The Arm Cortex-M33 processor is required to handle all faults, with faults being promoted to be handled by the Hard Fault handler if a specific fault handler is unavailable. A fault is escalated to the hard fault handler if:

  • A fault handler causes the same kind of fault as the one it is servicing. This escalation to HardFault occurs because a fault handler cannot preempt itself; it must have the same priority as the current execution priority level.

  • A fault handler causes a fault with the same or lower priority as the fault it is servicing. This is because the handler for the new fault cannot preempt the currently executing fault handler.

  • An exception handler causes a fault for which the priority is the same as, or lower than, the currently executing exception.

  • A fault occurs and the handler for that fault is not enabled.

If a fault occurs that cannot be handled (including faults in the NMI handler, or faults that occur while handling a hard fault), the Arm Cortex-M33 processor enters into a lockup state. The processor remains in this state until the core is reset or is halted by a debugger. In the lockup state, the program counter (PC) is forced to 0xEFFFFFFE.

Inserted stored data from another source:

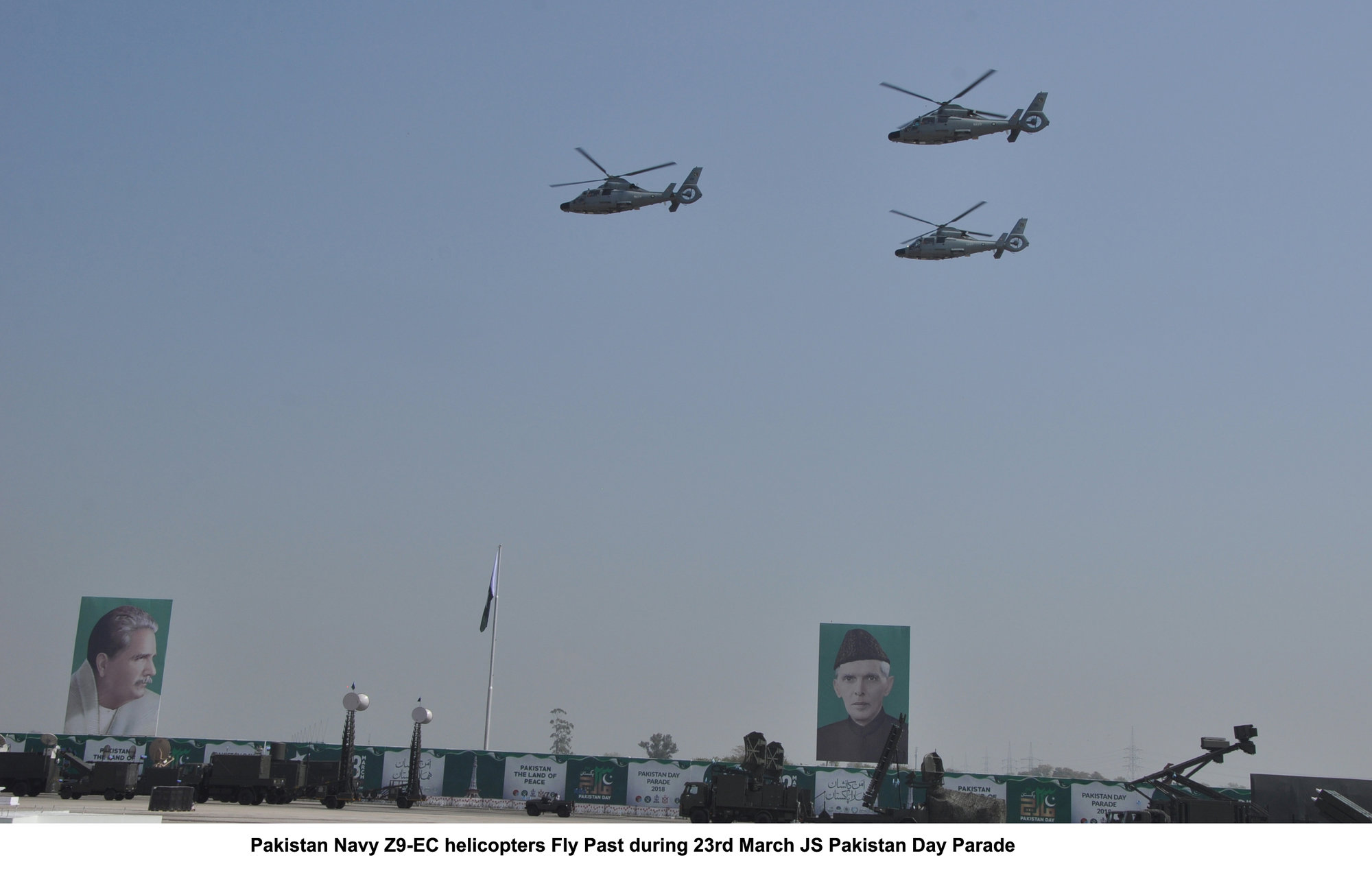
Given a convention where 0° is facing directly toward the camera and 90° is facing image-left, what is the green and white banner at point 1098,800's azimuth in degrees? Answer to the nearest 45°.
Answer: approximately 0°

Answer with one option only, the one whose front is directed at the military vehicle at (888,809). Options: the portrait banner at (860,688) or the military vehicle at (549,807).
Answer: the portrait banner

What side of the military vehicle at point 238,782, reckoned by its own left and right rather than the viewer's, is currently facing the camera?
left

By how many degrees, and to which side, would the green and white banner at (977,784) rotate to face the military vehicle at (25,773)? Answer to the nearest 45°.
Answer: approximately 90° to its right

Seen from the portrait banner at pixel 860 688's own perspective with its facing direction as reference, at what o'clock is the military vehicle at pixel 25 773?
The military vehicle is roughly at 2 o'clock from the portrait banner.

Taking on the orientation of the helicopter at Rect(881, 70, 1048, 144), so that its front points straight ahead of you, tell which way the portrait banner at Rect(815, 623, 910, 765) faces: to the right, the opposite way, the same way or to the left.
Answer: to the left

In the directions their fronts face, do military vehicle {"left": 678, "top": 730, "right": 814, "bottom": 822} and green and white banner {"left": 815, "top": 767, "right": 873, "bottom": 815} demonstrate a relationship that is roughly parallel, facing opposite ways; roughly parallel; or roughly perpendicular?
roughly perpendicular
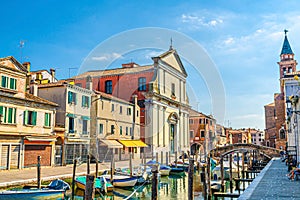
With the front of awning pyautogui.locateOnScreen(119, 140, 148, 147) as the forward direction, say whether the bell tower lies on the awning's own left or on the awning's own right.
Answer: on the awning's own left

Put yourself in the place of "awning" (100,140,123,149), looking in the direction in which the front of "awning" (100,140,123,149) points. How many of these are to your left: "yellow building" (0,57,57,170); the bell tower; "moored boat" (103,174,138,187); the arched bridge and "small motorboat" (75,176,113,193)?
2

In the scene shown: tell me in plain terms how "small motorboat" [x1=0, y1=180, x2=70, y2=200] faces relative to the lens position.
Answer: facing to the left of the viewer

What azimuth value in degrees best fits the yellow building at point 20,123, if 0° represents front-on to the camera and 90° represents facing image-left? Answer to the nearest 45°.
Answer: approximately 315°

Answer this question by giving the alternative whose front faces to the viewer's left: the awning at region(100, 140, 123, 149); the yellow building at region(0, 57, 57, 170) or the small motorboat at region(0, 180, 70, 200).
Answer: the small motorboat

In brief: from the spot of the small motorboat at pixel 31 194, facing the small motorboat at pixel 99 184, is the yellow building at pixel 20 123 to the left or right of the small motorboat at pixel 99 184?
left

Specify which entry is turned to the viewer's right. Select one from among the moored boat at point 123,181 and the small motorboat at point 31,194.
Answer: the moored boat

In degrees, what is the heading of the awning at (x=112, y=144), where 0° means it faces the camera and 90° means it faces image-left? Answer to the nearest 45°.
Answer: approximately 315°

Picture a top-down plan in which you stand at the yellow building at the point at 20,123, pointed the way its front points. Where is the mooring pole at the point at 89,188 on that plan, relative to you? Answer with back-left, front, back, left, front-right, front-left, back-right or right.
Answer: front-right

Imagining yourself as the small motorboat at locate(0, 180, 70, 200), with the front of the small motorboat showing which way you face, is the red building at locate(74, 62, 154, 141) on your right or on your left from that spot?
on your right

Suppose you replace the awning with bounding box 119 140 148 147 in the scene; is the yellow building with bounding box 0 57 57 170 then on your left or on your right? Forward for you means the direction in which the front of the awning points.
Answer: on your right

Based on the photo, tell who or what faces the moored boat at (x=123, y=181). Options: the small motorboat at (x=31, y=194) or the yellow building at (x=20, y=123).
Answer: the yellow building
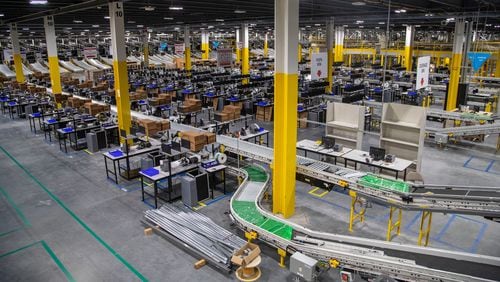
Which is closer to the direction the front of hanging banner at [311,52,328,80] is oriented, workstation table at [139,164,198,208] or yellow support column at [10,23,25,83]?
the workstation table

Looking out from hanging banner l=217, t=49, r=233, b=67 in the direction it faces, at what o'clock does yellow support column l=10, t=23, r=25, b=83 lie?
The yellow support column is roughly at 2 o'clock from the hanging banner.

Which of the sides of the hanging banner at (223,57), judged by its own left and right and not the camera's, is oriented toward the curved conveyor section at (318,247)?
front

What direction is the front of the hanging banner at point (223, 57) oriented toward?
toward the camera

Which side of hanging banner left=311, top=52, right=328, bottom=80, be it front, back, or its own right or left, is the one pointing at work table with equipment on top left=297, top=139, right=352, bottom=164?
front

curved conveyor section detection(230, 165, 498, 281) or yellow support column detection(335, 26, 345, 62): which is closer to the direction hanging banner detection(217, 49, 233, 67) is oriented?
the curved conveyor section

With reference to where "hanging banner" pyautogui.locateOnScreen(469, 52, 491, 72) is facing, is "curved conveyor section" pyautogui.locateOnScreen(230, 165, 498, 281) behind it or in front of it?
in front

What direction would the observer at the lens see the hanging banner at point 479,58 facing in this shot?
facing the viewer

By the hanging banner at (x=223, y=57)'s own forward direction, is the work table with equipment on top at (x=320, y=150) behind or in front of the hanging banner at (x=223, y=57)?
in front

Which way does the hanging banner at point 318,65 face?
toward the camera

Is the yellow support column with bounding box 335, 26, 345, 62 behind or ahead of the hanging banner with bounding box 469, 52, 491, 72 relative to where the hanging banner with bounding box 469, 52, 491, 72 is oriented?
behind

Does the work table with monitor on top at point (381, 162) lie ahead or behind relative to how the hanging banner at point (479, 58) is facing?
ahead

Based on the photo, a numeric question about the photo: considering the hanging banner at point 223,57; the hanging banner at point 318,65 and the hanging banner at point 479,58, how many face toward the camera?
3
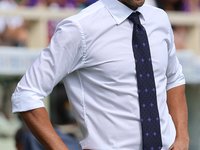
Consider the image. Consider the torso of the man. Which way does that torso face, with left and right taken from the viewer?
facing the viewer and to the right of the viewer
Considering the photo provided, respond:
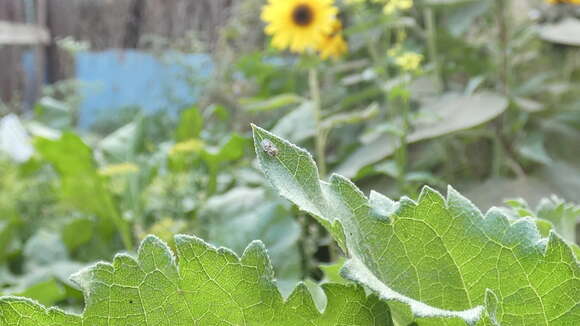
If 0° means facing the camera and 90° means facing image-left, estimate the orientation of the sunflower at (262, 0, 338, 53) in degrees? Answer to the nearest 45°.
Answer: approximately 0°

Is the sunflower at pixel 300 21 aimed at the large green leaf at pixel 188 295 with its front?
yes

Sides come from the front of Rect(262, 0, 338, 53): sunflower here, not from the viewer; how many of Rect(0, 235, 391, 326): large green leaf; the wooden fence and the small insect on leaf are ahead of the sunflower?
2

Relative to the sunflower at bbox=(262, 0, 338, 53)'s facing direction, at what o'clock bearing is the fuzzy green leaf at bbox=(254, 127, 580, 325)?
The fuzzy green leaf is roughly at 12 o'clock from the sunflower.

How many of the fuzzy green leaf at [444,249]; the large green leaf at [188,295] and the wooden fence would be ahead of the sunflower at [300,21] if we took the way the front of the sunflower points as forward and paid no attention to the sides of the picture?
2
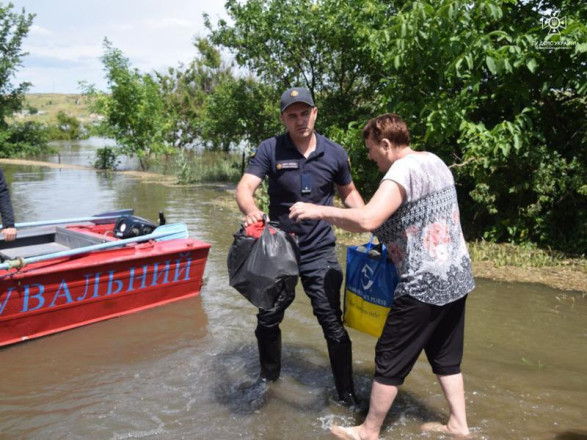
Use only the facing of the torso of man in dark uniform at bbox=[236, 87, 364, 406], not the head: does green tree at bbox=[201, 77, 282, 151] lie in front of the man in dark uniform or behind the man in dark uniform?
behind

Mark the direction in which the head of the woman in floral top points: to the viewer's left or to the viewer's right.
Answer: to the viewer's left

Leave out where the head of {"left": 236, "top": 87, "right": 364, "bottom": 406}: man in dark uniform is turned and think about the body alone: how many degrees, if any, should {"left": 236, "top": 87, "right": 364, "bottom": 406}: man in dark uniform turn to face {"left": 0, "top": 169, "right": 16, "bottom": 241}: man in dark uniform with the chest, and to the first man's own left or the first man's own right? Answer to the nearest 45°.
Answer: approximately 135° to the first man's own right

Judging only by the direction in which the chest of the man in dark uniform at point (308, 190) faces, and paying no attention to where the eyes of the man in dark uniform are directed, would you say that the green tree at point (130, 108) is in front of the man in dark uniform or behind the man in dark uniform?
behind

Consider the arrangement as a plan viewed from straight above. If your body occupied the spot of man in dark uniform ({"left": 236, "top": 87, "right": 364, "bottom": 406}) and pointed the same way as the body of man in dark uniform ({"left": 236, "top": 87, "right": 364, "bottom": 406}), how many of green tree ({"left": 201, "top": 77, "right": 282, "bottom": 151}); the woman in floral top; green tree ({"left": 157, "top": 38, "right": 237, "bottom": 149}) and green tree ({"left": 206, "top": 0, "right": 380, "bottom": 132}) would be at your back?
3

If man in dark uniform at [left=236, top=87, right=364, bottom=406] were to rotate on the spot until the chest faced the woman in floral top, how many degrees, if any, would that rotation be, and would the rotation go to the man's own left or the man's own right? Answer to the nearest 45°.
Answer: approximately 45° to the man's own left

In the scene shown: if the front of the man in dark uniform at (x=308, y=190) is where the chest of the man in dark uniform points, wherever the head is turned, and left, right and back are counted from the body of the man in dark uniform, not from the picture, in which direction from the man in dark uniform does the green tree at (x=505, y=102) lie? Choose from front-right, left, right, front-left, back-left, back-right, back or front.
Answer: back-left

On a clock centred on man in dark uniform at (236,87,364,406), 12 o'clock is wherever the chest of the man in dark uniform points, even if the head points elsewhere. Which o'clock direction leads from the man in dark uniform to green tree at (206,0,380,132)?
The green tree is roughly at 6 o'clock from the man in dark uniform.

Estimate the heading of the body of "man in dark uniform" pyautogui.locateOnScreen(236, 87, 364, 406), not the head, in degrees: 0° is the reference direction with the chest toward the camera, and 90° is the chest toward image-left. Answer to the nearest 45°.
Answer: approximately 0°

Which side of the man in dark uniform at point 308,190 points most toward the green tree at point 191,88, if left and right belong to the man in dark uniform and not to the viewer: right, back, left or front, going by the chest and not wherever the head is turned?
back

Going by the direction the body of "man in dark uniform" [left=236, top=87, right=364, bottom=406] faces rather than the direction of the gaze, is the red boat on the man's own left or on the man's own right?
on the man's own right
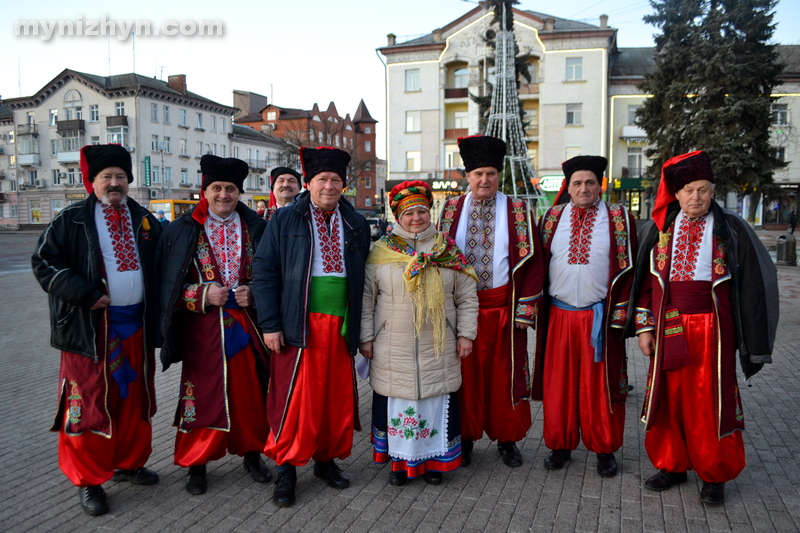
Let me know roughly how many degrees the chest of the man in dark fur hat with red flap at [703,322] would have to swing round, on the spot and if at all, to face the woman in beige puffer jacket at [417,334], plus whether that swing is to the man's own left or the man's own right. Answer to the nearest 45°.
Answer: approximately 90° to the man's own right

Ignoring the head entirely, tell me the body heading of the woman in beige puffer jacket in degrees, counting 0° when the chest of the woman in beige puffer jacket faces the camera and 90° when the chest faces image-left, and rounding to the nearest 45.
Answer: approximately 0°

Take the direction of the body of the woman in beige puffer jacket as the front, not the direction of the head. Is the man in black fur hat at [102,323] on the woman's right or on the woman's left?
on the woman's right

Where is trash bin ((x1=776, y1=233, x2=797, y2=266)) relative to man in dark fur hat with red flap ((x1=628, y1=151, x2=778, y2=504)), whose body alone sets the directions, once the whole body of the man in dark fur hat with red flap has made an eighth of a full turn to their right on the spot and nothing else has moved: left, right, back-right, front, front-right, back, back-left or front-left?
back-right

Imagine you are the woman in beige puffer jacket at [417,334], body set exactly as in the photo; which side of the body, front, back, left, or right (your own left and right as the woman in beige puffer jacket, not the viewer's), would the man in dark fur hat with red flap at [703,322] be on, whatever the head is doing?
left

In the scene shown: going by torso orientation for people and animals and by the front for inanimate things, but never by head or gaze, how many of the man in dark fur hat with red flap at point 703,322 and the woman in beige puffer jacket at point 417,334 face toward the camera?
2
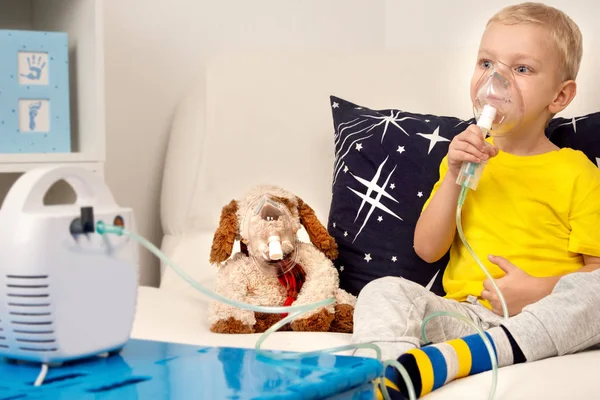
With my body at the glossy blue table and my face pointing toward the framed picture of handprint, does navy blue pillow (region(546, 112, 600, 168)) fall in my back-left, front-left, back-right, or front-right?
front-right

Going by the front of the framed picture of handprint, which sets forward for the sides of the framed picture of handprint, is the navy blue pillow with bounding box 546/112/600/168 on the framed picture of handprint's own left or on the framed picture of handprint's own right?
on the framed picture of handprint's own left

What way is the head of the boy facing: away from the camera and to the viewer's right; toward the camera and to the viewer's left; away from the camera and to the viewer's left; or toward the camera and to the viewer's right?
toward the camera and to the viewer's left

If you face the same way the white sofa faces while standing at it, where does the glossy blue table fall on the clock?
The glossy blue table is roughly at 12 o'clock from the white sofa.

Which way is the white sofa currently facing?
toward the camera

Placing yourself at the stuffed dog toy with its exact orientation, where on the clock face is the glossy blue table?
The glossy blue table is roughly at 12 o'clock from the stuffed dog toy.

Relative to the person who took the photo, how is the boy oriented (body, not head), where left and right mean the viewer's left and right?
facing the viewer and to the left of the viewer

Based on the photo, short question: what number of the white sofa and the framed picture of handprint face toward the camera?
2

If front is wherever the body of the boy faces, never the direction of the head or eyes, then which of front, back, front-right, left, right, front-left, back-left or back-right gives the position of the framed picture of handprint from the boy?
front-right

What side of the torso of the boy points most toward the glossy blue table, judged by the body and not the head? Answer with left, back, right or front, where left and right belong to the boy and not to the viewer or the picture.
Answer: front

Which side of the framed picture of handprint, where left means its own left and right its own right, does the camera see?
front

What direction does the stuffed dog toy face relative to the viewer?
toward the camera

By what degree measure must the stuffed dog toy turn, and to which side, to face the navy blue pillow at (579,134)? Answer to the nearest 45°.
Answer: approximately 90° to its left

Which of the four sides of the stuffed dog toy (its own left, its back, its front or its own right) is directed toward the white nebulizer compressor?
right

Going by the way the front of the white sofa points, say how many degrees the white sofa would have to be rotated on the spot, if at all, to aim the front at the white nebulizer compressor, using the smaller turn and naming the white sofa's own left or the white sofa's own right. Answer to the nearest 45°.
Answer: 0° — it already faces it
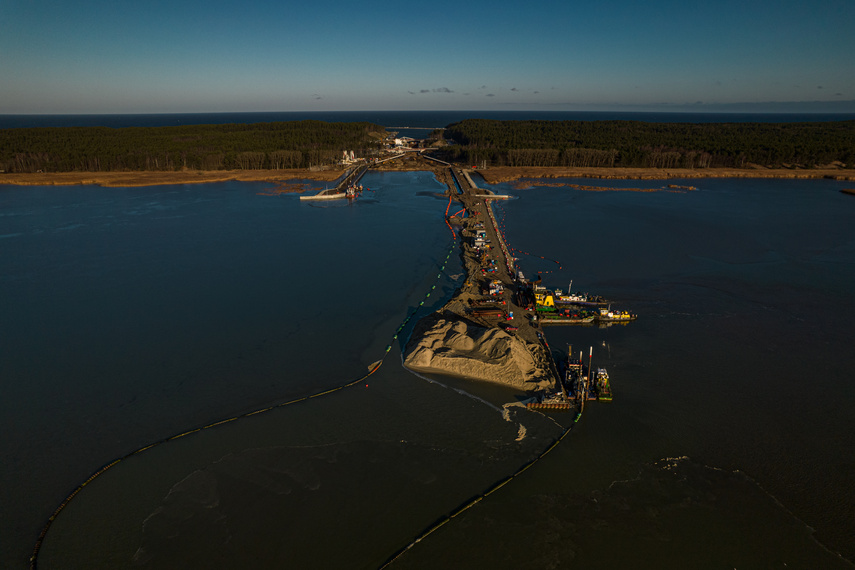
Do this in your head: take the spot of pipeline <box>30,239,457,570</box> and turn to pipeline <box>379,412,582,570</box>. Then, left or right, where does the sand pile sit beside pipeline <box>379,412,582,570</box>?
left

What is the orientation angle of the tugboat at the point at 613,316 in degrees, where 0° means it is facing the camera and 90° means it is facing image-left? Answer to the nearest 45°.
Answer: approximately 270°

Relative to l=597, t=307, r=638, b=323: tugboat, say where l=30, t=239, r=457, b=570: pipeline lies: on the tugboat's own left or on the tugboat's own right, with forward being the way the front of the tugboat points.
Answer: on the tugboat's own right

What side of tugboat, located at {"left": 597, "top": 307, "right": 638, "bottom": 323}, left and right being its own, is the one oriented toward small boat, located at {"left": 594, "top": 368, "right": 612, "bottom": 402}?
right
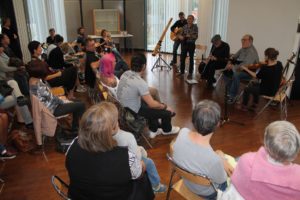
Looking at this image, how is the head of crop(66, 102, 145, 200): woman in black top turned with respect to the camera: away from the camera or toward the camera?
away from the camera

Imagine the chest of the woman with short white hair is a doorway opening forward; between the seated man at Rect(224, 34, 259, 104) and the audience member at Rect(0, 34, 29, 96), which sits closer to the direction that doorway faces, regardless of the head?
the seated man

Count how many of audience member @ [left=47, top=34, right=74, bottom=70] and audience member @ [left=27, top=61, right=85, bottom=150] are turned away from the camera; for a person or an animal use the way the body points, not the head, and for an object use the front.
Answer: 0

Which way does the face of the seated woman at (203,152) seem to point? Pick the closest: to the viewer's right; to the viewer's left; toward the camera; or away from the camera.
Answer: away from the camera

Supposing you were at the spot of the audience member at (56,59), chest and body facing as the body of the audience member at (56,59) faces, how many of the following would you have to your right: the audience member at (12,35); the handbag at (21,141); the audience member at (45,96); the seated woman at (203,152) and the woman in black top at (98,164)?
4

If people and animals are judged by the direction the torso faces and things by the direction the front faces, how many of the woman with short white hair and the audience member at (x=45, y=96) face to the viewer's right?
1

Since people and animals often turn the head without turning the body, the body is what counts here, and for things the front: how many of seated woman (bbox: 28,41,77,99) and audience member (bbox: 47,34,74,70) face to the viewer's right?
2

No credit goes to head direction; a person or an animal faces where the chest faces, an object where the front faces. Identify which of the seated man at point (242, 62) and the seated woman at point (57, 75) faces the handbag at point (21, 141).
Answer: the seated man

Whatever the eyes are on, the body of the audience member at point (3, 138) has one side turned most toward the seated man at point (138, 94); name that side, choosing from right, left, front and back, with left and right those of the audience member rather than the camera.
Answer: front

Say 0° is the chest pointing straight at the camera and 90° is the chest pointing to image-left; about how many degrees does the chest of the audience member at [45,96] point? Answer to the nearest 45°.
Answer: approximately 270°

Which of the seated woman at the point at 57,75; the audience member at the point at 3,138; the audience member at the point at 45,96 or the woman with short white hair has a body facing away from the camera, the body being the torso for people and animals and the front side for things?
the woman with short white hair

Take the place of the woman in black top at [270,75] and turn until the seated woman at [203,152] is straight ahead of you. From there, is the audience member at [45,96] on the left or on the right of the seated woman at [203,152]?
right

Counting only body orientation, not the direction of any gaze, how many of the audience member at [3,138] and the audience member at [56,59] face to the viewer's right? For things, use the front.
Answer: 2

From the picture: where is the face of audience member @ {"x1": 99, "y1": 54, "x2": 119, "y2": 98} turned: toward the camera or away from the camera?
away from the camera

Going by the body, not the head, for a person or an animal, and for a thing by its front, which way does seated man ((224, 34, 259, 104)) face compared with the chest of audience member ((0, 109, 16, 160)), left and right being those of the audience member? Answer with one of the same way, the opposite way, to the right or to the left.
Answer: the opposite way

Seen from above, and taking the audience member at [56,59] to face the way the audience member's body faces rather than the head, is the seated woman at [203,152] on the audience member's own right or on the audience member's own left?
on the audience member's own right

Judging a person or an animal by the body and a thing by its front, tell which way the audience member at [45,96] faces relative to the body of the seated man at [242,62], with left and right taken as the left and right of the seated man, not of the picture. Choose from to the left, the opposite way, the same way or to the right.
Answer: the opposite way

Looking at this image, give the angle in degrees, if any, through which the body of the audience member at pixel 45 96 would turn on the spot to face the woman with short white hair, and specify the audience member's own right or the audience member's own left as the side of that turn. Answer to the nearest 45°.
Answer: approximately 45° to the audience member's own right

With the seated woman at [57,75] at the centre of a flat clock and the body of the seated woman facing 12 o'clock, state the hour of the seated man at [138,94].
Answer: The seated man is roughly at 2 o'clock from the seated woman.
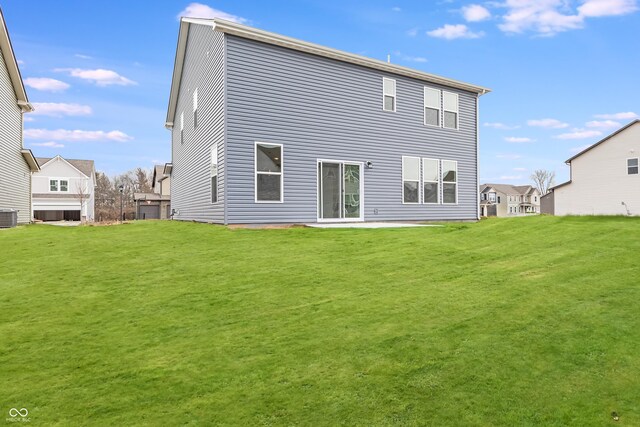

If you encounter a fault, there are several items that can be used to figure out why the fault has occurred. The fault handling provides:

  • The Configurable Fault Status Register (CFSR) that indicates the causes of bus, memory management, and usage faults

  • The Bus Fault Address Register (BFAR) and Memory Management Address Register (MMAR) provide the address accessed that have caused the fault to occur, when a bus fault or memory management fault occurs at a known address (only valid when the corresponding bit in CFSR is set).

  • The Secure Fault Status Register (SFSR) that indicates the causes of secure faults

  • The Hard Fault Status Register (HFSR), which indicates if a hard fault has been triggered directly due to a debug event or failed vector fetch, or if it triggering is due to a fault that has been promoted to a hard fault.

  • The system context stored onto the stack frame, including the core processor registers R0 to R3, R12, link register (LR), program counter (PC), and processor status register (PSR).